• [Task to carry out]:
With the images removed, write out every line below exactly.

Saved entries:

►

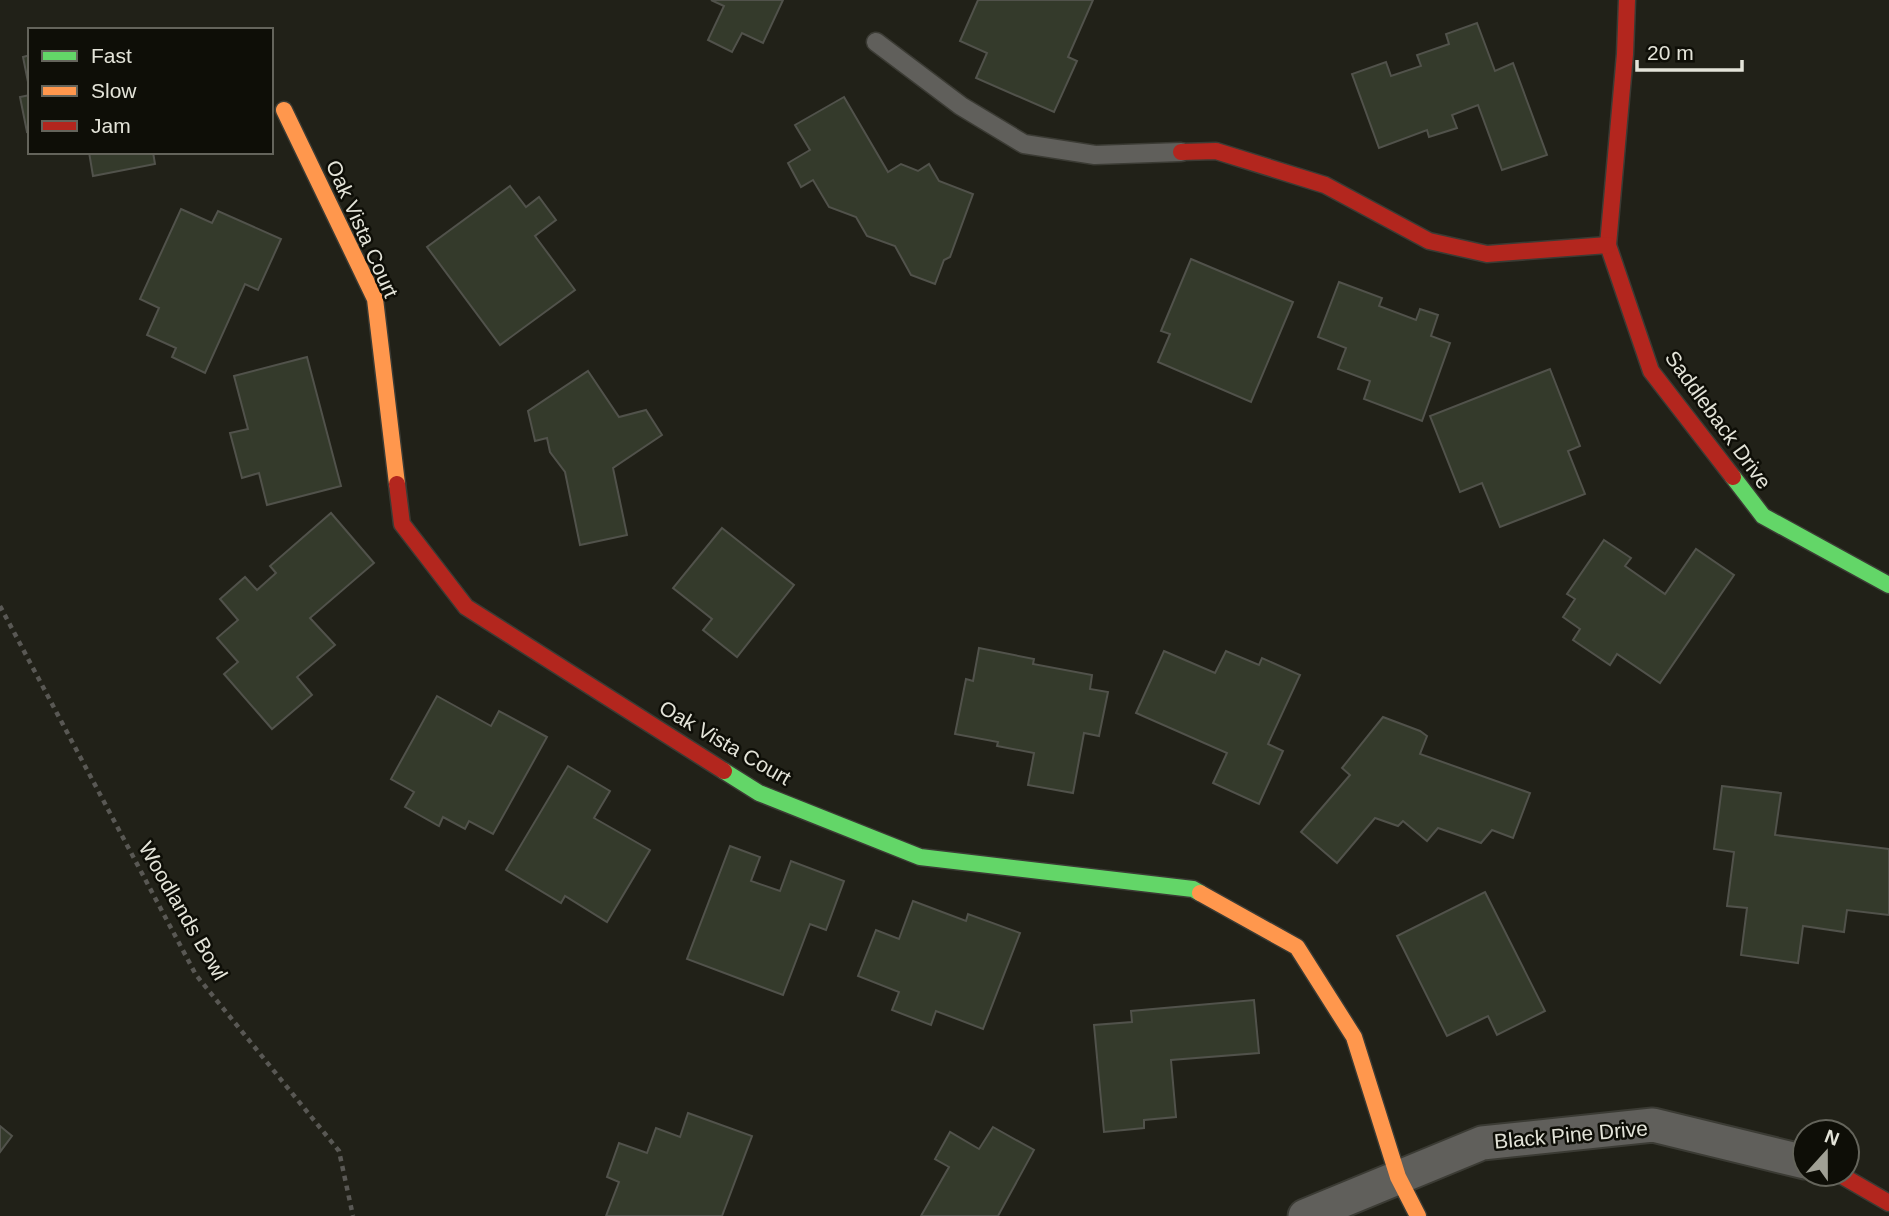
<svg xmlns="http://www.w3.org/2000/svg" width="1889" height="1216" font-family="Helvetica,sans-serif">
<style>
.building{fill:#343a2b;stroke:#51524b;stroke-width:2}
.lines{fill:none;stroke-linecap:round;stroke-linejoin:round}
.lane-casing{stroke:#3b3b34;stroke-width:21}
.street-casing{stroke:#3b3b34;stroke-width:37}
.fast-casing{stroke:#3b3b34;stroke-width:19}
.slow-casing{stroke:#3b3b34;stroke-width:19}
.jam-casing{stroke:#3b3b34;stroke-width:19}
.path{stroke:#595854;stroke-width:4.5;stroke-dasharray:5 5;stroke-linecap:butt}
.lane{stroke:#605f5b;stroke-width:18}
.street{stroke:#605f5b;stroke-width:33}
.fast{stroke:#63d668;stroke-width:16}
.slow{stroke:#ff974d;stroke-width:16}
.jam{stroke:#b3261e;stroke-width:16}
.labels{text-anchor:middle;stroke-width:5;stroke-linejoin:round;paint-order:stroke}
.street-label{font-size:21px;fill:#e4e4d9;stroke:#0e0e07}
</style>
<rect width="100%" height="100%" fill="#212118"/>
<g class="building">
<polygon points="711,0 783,0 763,43 742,33 732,52 708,40 724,6"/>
<polygon points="978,0 1093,0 1068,57 1077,61 1054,112 976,78 987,53 960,41"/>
<polygon points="1477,23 1495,71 1513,63 1547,155 1502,170 1478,105 1452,115 1457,128 1429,137 1427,130 1379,148 1352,74 1386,62 1391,76 1421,66 1417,55 1449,44 1446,34"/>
<polygon points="30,55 30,92 23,57"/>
<polygon points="30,95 30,131 27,132 20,97"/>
<polygon points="844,97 888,172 901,164 918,171 929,164 939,181 973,194 950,257 944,260 935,284 911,275 895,246 867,236 856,217 829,207 813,180 801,187 788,163 810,150 795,125"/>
<polygon points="89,152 153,152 155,164 93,176"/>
<polygon points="510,186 526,207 539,197 556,220 535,236 575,290 500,345 427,247"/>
<polygon points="181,209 212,223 218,211 281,239 258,290 245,284 205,373 172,357 176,348 147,335 159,308 140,299"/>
<polygon points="1191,259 1293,302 1251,402 1158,362 1170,334 1161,331"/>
<polygon points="1339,282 1382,298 1379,306 1416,320 1420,309 1438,315 1431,336 1450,343 1422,421 1364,399 1370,381 1338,369 1346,348 1318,337"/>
<polygon points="307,357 341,486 267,505 259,473 242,478 230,433 248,429 234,376"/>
<polygon points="1550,369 1580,446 1568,451 1585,494 1500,527 1482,483 1460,492 1430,416"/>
<polygon points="588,371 619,417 646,410 662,435 613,468 627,535 580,545 565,472 550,452 547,438 535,441 528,411"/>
<polygon points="331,513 374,563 310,618 335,645 297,677 312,695 272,729 224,674 238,662 217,638 238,620 220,599 245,577 257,590 276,573 270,566"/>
<polygon points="722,528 794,585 737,657 703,630 712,619 673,588"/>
<polygon points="1604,540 1631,558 1625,566 1665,594 1696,549 1734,575 1660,683 1617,654 1610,665 1573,640 1580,629 1563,617 1575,599 1567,594"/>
<polygon points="979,648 1034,659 1033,664 1092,675 1090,689 1108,692 1099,736 1084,733 1073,793 1028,785 1034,753 997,746 998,742 955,734 966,679 973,681"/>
<polygon points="1164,651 1215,673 1226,651 1259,665 1262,658 1300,675 1268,744 1283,751 1259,804 1213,783 1227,753 1136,713"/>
<polygon points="437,696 491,726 499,711 547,737 493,834 469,821 465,829 443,817 439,826 405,807 414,792 391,779"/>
<polygon points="1383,717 1420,731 1427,736 1420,754 1530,793 1513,838 1492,830 1481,843 1438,828 1427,841 1403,821 1398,826 1375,818 1337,863 1301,832 1350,775 1342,768"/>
<polygon points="568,766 610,791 594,818 650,850 607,922 565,896 561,903 506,870"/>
<polygon points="1722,786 1781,793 1775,835 1889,849 1889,915 1847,910 1844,932 1803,926 1798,963 1741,955 1747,908 1727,906 1734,852 1714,849"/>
<polygon points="730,846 760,857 751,881 780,891 791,861 844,881 826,930 810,924 783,995 687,959"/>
<polygon points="1485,892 1545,1011 1497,1035 1488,1016 1447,1036 1397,936"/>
<polygon points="913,901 966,921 968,914 1020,933 983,1029 936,1011 931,1025 892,1010 899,992 858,976 876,930 899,939"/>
<polygon points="1254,1000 1259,1053 1171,1060 1176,1117 1144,1120 1144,1128 1104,1132 1094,1025 1132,1022 1131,1011"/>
<polygon points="688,1113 752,1136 722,1216 606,1216 619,1182 607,1177 619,1143 647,1153 656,1128 680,1137"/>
<polygon points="0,1126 12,1136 0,1152"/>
<polygon points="993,1127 1034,1150 998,1216 921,1216 949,1167 935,1159 950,1132 979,1149"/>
</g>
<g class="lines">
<g class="lane-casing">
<polyline id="lane" points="876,42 961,106 1024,144 1095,155 1181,152"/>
</g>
<g class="street-casing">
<polyline id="street" points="1305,1216 1482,1143 1653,1125 1805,1162"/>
</g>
<g class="fast-casing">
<g id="fast">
<polyline points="1733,477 1763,516 1889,585"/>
<polyline points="724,771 759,793 920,857 1193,889 1200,893"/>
</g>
</g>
<g class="slow-casing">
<g id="slow">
<polyline points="284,110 375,299 397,484"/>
<polyline points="1200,893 1297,947 1354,1037 1398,1177 1418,1216"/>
</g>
</g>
<g class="jam-casing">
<g id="jam">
<polyline points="1627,0 1625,54 1608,245 1651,371 1733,477"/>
<polyline points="1181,152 1216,151 1325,185 1429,241 1487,254 1608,245"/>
<polyline points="397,484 402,524 466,607 724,771"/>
<polyline points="1839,1174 1889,1203"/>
</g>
</g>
<polyline class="path" points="0,606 196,975 339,1151 353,1216"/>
<use href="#lane" class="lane"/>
<use href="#street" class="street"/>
<use href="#fast" class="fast"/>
<use href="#slow" class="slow"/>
<use href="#jam" class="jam"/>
</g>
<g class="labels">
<g class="street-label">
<text transform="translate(362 229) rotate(66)" y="7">Oak Vista Court</text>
<text transform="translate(1718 420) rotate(54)" y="7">Saddleback Drive</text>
<text transform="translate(725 743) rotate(30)" y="7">Oak Vista Court</text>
<text transform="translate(183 911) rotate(60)" y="7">Woodlands Bowl</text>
<text transform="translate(1571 1135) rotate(-5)" y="7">Black Pine Drive</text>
</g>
</g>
<rect x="28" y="28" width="245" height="126" fill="#0e0e07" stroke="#64645b" stroke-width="2"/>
<rect x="42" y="51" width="35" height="10" fill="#63d668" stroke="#64645b" stroke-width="2"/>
<text x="91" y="63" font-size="21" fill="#e4e4d9">Fast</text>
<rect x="42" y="86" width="35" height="10" fill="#ff974d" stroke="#64645b" stroke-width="2"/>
<text x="91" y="98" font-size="21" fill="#e4e4d9">Slow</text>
<rect x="42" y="121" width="35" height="10" fill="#b3261e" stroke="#64645b" stroke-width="2"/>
<text x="91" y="133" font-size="21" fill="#e4e4d9">Jam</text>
<g transform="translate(1826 1153) rotate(21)"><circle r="33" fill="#0e0e07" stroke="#64645b" stroke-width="2"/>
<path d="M0-5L12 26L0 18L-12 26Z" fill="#a0a095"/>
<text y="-10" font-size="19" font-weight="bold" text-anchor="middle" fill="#e4e4d9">N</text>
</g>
<path d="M1637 60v10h105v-10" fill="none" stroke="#e4e4d9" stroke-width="3.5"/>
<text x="1647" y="60" font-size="21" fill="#e4e4d9" stroke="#0e0e07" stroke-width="5" paint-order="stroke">20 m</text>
</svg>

◄

• [Answer to this problem]:
<svg xmlns="http://www.w3.org/2000/svg" width="1889" height="1216" font-family="Helvetica,sans-serif">
<style>
.building{fill:#343a2b;stroke:#51524b;stroke-width:2}
.lines{fill:none;stroke-linecap:round;stroke-linejoin:round}
.lane-casing{stroke:#3b3b34;stroke-width:21}
.street-casing{stroke:#3b3b34;stroke-width:37}
.fast-casing{stroke:#3b3b34;stroke-width:19}
.slow-casing{stroke:#3b3b34;stroke-width:19}
.jam-casing{stroke:#3b3b34;stroke-width:19}
.path{stroke:#595854;stroke-width:4.5;stroke-dasharray:5 5;stroke-linecap:butt}
.lane{stroke:#605f5b;stroke-width:18}
.street{stroke:#605f5b;stroke-width:33}
.fast{stroke:#63d668;stroke-width:16}
.slow{stroke:#ff974d;stroke-width:16}
.jam{stroke:#b3261e;stroke-width:16}
.labels{text-anchor:middle;stroke-width:5;stroke-linejoin:round;paint-order:stroke}
.street-label{font-size:21px;fill:#e4e4d9;stroke:#0e0e07}
</style>
<rect width="100%" height="100%" fill="#212118"/>
<g class="building">
<polygon points="711,0 783,0 763,43 742,33 732,52 708,40 724,6"/>
<polygon points="978,0 1093,0 1068,57 1077,61 1054,112 976,78 987,53 960,41"/>
<polygon points="1477,23 1495,71 1513,63 1547,155 1502,170 1478,105 1452,115 1457,128 1429,137 1427,130 1379,148 1352,74 1386,62 1391,76 1421,66 1417,55 1449,44 1446,34"/>
<polygon points="30,55 30,92 23,57"/>
<polygon points="30,95 30,131 27,132 20,97"/>
<polygon points="844,97 888,172 901,164 918,171 929,164 939,181 973,194 950,257 944,260 935,284 911,275 895,246 867,236 856,217 829,207 813,180 801,187 788,163 810,150 795,125"/>
<polygon points="89,152 153,152 155,164 93,176"/>
<polygon points="510,186 526,207 539,197 556,220 535,236 575,290 500,345 427,247"/>
<polygon points="181,209 212,223 218,211 281,239 258,290 245,284 205,373 172,357 176,348 147,335 159,308 140,299"/>
<polygon points="1191,259 1293,302 1251,402 1158,362 1170,334 1161,331"/>
<polygon points="1339,282 1382,298 1379,306 1416,320 1420,309 1438,315 1431,336 1450,343 1422,421 1364,399 1370,381 1338,369 1346,348 1318,337"/>
<polygon points="307,357 341,486 267,505 259,473 242,478 230,433 248,429 234,376"/>
<polygon points="1550,369 1580,446 1568,451 1585,494 1500,527 1482,483 1460,492 1430,416"/>
<polygon points="588,371 619,417 646,410 662,435 613,468 627,535 580,545 565,472 550,452 547,438 535,441 528,411"/>
<polygon points="331,513 374,563 310,618 335,645 297,677 312,695 272,729 224,674 238,662 217,638 238,620 220,599 245,577 257,590 276,573 270,566"/>
<polygon points="722,528 794,585 737,657 703,630 712,619 673,588"/>
<polygon points="1604,540 1631,558 1625,566 1665,594 1696,549 1734,575 1660,683 1617,654 1610,665 1573,640 1580,629 1563,617 1575,599 1567,594"/>
<polygon points="979,648 1034,659 1033,664 1092,675 1090,689 1108,692 1099,736 1084,733 1073,793 1028,785 1034,753 997,746 998,742 955,734 966,679 973,681"/>
<polygon points="1164,651 1215,673 1226,651 1259,665 1262,658 1300,675 1268,744 1283,751 1259,804 1213,783 1227,753 1136,713"/>
<polygon points="437,696 491,726 499,711 547,737 493,834 469,821 465,829 443,817 439,826 405,807 414,792 391,779"/>
<polygon points="1383,717 1420,731 1427,736 1420,754 1530,793 1513,838 1492,830 1481,843 1438,828 1427,841 1403,821 1398,826 1375,818 1337,863 1301,832 1350,775 1342,768"/>
<polygon points="568,766 610,791 594,818 650,850 607,922 565,896 561,903 506,870"/>
<polygon points="1722,786 1781,793 1775,835 1889,849 1889,915 1847,910 1844,932 1803,926 1798,963 1741,955 1747,908 1727,906 1734,852 1714,849"/>
<polygon points="730,846 760,857 751,881 780,891 791,861 844,881 826,930 810,924 783,995 687,959"/>
<polygon points="1485,892 1545,1011 1497,1035 1488,1016 1447,1036 1397,936"/>
<polygon points="913,901 966,921 968,914 1020,933 983,1029 936,1011 931,1025 892,1010 899,992 858,976 876,930 899,939"/>
<polygon points="1254,1000 1259,1053 1171,1060 1176,1117 1144,1120 1144,1128 1104,1132 1094,1025 1132,1022 1131,1011"/>
<polygon points="688,1113 752,1136 722,1216 606,1216 619,1182 607,1177 619,1143 647,1153 656,1128 680,1137"/>
<polygon points="0,1126 12,1136 0,1152"/>
<polygon points="993,1127 1034,1150 998,1216 921,1216 949,1167 935,1159 950,1132 979,1149"/>
</g>
<g class="lines">
<g class="lane-casing">
<polyline id="lane" points="876,42 961,106 1024,144 1095,155 1181,152"/>
</g>
<g class="street-casing">
<polyline id="street" points="1305,1216 1482,1143 1653,1125 1805,1162"/>
</g>
<g class="fast-casing">
<g id="fast">
<polyline points="1733,477 1763,516 1889,585"/>
<polyline points="724,771 759,793 920,857 1193,889 1200,893"/>
</g>
</g>
<g class="slow-casing">
<g id="slow">
<polyline points="284,110 375,299 397,484"/>
<polyline points="1200,893 1297,947 1354,1037 1398,1177 1418,1216"/>
</g>
</g>
<g class="jam-casing">
<g id="jam">
<polyline points="1627,0 1625,54 1608,245 1651,371 1733,477"/>
<polyline points="1181,152 1216,151 1325,185 1429,241 1487,254 1608,245"/>
<polyline points="397,484 402,524 466,607 724,771"/>
<polyline points="1839,1174 1889,1203"/>
</g>
</g>
<polyline class="path" points="0,606 196,975 339,1151 353,1216"/>
<use href="#lane" class="lane"/>
<use href="#street" class="street"/>
<use href="#fast" class="fast"/>
<use href="#slow" class="slow"/>
<use href="#jam" class="jam"/>
</g>
<g class="labels">
<g class="street-label">
<text transform="translate(362 229) rotate(66)" y="7">Oak Vista Court</text>
<text transform="translate(1718 420) rotate(54)" y="7">Saddleback Drive</text>
<text transform="translate(725 743) rotate(30)" y="7">Oak Vista Court</text>
<text transform="translate(183 911) rotate(60)" y="7">Woodlands Bowl</text>
<text transform="translate(1571 1135) rotate(-5)" y="7">Black Pine Drive</text>
</g>
</g>
<rect x="28" y="28" width="245" height="126" fill="#0e0e07" stroke="#64645b" stroke-width="2"/>
<rect x="42" y="51" width="35" height="10" fill="#63d668" stroke="#64645b" stroke-width="2"/>
<text x="91" y="63" font-size="21" fill="#e4e4d9">Fast</text>
<rect x="42" y="86" width="35" height="10" fill="#ff974d" stroke="#64645b" stroke-width="2"/>
<text x="91" y="98" font-size="21" fill="#e4e4d9">Slow</text>
<rect x="42" y="121" width="35" height="10" fill="#b3261e" stroke="#64645b" stroke-width="2"/>
<text x="91" y="133" font-size="21" fill="#e4e4d9">Jam</text>
<g transform="translate(1826 1153) rotate(21)"><circle r="33" fill="#0e0e07" stroke="#64645b" stroke-width="2"/>
<path d="M0-5L12 26L0 18L-12 26Z" fill="#a0a095"/>
<text y="-10" font-size="19" font-weight="bold" text-anchor="middle" fill="#e4e4d9">N</text>
</g>
<path d="M1637 60v10h105v-10" fill="none" stroke="#e4e4d9" stroke-width="3.5"/>
<text x="1647" y="60" font-size="21" fill="#e4e4d9" stroke="#0e0e07" stroke-width="5" paint-order="stroke">20 m</text>
</svg>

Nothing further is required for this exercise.